Dust Expiry: Clean the UTXO set from spam

sipa · May 20, 2025, 1:37pm

Just to make sure we’re all talking about the same thing.

The observation that you get a log() scaling factor was made in the context of early commitment schemes, where the entire UTXO set is still kept, but organized in a Merkle tree so that proofs for it can be provided. This would indeed, within fully-validating nodes, be a significant extra cost, because every update to the UTXO set may now requiring updating \mathcal{O}(\log n) many internal nodes of the tree.

Utreexo is not that. It removes the UTXO set entirely from validation nodes, and instead lets them maintain just the commitment - however the network has to provide Merkle paths. The maintenance of the actual tree is (in theory) distributed over wallets, which maintain the paths for just the UTXOs they themselves care about. More realistically however, as it would be hard to switch over the entire ecosystem to Utreexo, it would involve bridge nodes that can translate proof-less transactions and blocks to proof-carrying one. Bridge nodes effectively maintain proofs for every UTXO, and they are the ones that now gain the \mathcal{O}(\log n) scaling factor (because every UTXO change may involve updating that many proofs). There may still be a gain, because bridge nodes aren’t quite on the critical path for validation, and can more easily be shared, but still: it introduces a critical component in the infrastructure that scales worse than full nodes today.

All this to say, I generally agree there is a tradeoff that’s unclear whether it’s worth making, but it isn’t one just inside validating nodes - I think pure Utreexo validation nodes would generally scale much better than today’s validation nodes, but at the cost of outsourcing an even worse factor elsewhere.

EDIT: I just realized you were probably talking about the \mathcal{O}(\log n) scaling factor for bandwidth? Utreexo has some tricks AFAIK to make it not that bad for block validation (lots of sharing between the paths) and transactions spending recent UTXOs, but fair.

That’s interesting, but I wonder if that is acceptable, why wouldn’t it be acceptable for everything? In a way it’s morally similar to Utreexo, in that it forces a (much weaker, but still some) responsibility onto wallets or bridging infrastructure to come up with proofs, reducing the responsibility validating nodes have.
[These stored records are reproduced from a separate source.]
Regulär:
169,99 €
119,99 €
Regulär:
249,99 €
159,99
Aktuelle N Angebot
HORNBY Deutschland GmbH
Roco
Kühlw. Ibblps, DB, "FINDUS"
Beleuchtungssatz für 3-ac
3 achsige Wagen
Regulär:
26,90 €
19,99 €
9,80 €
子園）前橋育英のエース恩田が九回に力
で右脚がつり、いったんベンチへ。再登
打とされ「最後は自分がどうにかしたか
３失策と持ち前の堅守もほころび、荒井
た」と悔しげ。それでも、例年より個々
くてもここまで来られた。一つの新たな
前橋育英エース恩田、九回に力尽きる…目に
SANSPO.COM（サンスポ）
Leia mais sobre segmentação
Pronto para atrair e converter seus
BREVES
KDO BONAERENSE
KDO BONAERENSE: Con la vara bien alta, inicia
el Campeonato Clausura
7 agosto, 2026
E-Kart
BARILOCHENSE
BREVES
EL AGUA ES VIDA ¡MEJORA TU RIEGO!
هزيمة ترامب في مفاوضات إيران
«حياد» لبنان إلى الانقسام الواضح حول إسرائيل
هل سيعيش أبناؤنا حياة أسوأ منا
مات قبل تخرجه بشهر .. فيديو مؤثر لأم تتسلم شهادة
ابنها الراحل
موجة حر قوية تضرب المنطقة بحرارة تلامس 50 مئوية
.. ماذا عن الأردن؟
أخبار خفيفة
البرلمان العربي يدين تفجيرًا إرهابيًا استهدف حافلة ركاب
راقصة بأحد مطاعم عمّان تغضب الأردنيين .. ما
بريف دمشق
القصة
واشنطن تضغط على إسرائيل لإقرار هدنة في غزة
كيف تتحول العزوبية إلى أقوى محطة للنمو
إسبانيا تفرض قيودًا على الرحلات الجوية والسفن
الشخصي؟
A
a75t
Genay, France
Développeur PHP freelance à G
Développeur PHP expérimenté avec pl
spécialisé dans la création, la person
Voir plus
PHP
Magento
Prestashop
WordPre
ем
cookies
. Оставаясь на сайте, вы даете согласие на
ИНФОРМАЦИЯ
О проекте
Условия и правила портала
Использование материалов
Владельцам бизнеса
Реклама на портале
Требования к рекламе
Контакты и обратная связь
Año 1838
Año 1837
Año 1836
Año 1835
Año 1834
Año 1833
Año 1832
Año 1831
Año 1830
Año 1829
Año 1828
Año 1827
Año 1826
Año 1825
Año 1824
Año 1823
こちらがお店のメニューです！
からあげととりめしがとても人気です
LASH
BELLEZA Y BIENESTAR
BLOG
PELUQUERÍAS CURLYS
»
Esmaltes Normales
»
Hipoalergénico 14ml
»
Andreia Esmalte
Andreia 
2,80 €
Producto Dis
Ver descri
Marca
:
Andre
It has the advantage of not having expiring proofs (Utreexo proofs expire when the tree changes enough), but at the same time, it’s also only a minor gain to validation I think - still requiring them to maintain an indexed \mathcal{O}(n)-sized set, and significantly increased bandwidth (SPV proofs are larger than typical transactions).

It sort of falls in between Bram Cohen’s TXO bitfield idea (which is \mathcal{O}(n) in the size of the TXO set (not just unspent), but with an extremely small constant factor of 1 bit per entry), and Cory Field’s UHS idea where validation nodes store hashes of UTXOs, and the full UTXOs being spent are relayed along with their spending.